The Georgia Department of Corrections announced Lance's final meal on Thursday - he'll be having two chili steak burgers, french fries, onion rings, mustard, ketchup and a soda, the department said.
The Jackson County Superior Court ordered Lance's execution Jan. 29. at the Georgia Diagnostic and Classification Prison in Jackson at 7 p.m.
Lance was convicted in 1999 for the murders of his ex-wife Sabrina "Joy" Lance, and Dwight "Butch" G. Wood, Jr.
According to a Georgia Supreme Court summary of his case, Wood was found shot twice with a shotgun and Lance was found beaten to death, by repeated blows to her face.
The door to Wood's home had imprints consistent with size 7 1/2 EE Sears "Diehard" work shoes, investigators said, which Donnie Lance denied having any kind of pair of.
"However, a search of Lance's shop revealed an empty shoe box that had markings showing it formerly contained shoes of the same type and size as those that made the imprints on Wood's door, testimony by Sears personnel showed that Lance had purchased work shoes of the same type and size and had then exchanged them under a warranty for a new pair, and footprints inside and outside of Lance's shop matched the imprint on Butch Wood's door," the Supreme Court summary says.
Investigators also found an unspent shotgun shell that matched the ammunition used to kill Wood in a grease pit at Lance's shop.
A man named Joe Moore also testified that he visited Lance at his shop the morning before the bodies were found, and that Lance told him "that bi***," referring to Sabrina Lance, would not be coming to clean his house that day.

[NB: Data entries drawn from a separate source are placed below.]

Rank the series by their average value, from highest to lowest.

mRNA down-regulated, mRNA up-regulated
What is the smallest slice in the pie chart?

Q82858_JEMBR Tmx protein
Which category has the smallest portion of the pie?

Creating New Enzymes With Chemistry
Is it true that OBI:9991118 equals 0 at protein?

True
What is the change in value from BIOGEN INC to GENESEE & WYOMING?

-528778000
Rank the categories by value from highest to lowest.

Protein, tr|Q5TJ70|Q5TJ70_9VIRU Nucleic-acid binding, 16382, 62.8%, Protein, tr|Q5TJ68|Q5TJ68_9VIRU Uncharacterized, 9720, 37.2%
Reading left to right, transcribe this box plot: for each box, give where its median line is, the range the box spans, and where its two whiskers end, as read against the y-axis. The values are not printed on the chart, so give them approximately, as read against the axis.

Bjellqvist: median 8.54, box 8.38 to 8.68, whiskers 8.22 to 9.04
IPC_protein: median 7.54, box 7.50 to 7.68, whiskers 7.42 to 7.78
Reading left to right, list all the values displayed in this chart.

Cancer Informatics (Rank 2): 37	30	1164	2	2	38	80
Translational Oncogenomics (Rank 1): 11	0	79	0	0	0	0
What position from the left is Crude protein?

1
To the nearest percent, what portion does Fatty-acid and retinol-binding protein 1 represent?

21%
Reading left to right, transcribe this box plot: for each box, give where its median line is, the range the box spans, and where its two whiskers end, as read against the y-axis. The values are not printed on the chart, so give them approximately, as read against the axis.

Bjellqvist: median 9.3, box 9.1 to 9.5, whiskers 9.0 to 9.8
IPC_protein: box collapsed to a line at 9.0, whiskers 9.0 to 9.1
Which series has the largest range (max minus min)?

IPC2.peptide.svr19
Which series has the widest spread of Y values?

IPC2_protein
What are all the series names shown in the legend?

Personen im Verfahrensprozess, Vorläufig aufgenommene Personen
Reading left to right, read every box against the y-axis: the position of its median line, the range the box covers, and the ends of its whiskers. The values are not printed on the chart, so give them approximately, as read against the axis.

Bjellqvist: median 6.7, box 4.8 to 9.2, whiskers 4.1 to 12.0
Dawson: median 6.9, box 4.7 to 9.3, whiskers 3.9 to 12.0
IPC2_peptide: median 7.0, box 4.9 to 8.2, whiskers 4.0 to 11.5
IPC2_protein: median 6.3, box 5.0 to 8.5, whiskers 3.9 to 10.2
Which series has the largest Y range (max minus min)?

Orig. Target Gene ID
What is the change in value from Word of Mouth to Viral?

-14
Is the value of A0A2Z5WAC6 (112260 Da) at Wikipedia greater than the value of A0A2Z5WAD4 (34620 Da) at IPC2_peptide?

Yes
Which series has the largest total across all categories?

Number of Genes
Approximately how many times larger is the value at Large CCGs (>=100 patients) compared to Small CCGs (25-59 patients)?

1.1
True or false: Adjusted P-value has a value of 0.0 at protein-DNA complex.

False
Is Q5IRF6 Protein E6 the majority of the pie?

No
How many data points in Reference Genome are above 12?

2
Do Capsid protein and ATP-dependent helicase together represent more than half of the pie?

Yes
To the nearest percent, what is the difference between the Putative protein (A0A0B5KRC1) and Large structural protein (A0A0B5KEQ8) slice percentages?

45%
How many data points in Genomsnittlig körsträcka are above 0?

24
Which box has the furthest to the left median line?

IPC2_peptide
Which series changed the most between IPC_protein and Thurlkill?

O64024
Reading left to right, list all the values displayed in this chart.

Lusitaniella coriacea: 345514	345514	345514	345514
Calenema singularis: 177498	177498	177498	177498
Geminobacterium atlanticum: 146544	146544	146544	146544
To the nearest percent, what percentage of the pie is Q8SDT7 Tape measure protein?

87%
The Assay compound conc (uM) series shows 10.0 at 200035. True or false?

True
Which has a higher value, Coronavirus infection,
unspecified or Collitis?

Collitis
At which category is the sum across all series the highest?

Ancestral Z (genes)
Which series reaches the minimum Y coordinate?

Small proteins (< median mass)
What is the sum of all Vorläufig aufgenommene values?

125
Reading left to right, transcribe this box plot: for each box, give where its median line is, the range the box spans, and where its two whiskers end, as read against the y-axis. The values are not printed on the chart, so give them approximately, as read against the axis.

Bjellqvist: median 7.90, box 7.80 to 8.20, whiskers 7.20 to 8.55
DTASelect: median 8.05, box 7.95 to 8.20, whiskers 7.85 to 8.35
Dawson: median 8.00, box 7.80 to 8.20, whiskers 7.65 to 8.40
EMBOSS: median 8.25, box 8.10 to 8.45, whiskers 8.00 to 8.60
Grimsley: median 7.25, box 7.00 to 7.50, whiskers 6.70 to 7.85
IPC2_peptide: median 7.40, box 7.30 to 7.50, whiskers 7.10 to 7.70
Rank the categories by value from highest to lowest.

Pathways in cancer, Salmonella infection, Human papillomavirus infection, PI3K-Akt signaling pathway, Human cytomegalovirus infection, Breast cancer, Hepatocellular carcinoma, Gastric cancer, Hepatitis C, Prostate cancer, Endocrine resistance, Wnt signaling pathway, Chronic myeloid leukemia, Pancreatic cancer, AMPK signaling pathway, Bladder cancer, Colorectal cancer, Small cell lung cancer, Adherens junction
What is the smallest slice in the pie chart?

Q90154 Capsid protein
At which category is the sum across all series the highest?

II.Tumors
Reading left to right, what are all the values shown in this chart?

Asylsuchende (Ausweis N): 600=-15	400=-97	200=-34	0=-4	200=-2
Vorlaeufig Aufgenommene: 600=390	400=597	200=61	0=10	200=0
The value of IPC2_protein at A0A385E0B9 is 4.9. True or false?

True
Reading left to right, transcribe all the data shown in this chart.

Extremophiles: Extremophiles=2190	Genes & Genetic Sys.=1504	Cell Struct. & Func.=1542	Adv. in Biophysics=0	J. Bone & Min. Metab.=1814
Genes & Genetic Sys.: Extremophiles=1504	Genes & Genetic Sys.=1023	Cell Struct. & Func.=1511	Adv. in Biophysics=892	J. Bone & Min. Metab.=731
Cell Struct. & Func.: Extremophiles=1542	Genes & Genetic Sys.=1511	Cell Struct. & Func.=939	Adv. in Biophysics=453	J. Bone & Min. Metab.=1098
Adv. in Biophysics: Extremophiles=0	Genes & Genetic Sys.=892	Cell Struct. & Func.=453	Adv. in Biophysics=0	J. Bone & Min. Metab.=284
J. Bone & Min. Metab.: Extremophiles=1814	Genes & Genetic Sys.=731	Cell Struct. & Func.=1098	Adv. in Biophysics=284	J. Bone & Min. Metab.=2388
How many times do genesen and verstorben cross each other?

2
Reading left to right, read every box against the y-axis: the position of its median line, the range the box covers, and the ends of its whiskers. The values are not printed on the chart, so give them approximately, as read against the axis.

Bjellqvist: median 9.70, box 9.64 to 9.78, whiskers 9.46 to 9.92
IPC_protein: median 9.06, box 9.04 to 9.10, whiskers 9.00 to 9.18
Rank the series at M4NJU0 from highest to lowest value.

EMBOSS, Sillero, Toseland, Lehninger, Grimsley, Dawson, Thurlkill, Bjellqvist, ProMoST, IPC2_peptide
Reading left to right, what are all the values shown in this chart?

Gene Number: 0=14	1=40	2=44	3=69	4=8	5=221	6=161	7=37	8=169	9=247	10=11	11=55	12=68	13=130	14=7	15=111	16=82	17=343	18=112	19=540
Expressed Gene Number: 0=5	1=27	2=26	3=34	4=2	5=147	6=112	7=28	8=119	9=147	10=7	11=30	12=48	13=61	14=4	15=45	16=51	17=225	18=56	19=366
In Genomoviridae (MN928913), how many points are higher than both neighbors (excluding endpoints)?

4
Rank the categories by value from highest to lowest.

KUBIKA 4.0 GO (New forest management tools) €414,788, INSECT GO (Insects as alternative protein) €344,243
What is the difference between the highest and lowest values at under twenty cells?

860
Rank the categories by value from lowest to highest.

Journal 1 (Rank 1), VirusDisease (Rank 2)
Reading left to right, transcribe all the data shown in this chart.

Moore also testified Lance told him, of Wood, "his daddy could buy him out of a bunch of places, but he can't buy him out of Hell."
Moore said Lance also told him both people were dead.
If executed, Lance will be the 53rd inmate put to death by lethal injection, according to the Georgia Department of Corrections.
Jimmy Fletcher Meders was scheduled for lethal injection last week, but the State Board of Pardons and Paroles commuted his sentence hours before he was set to die.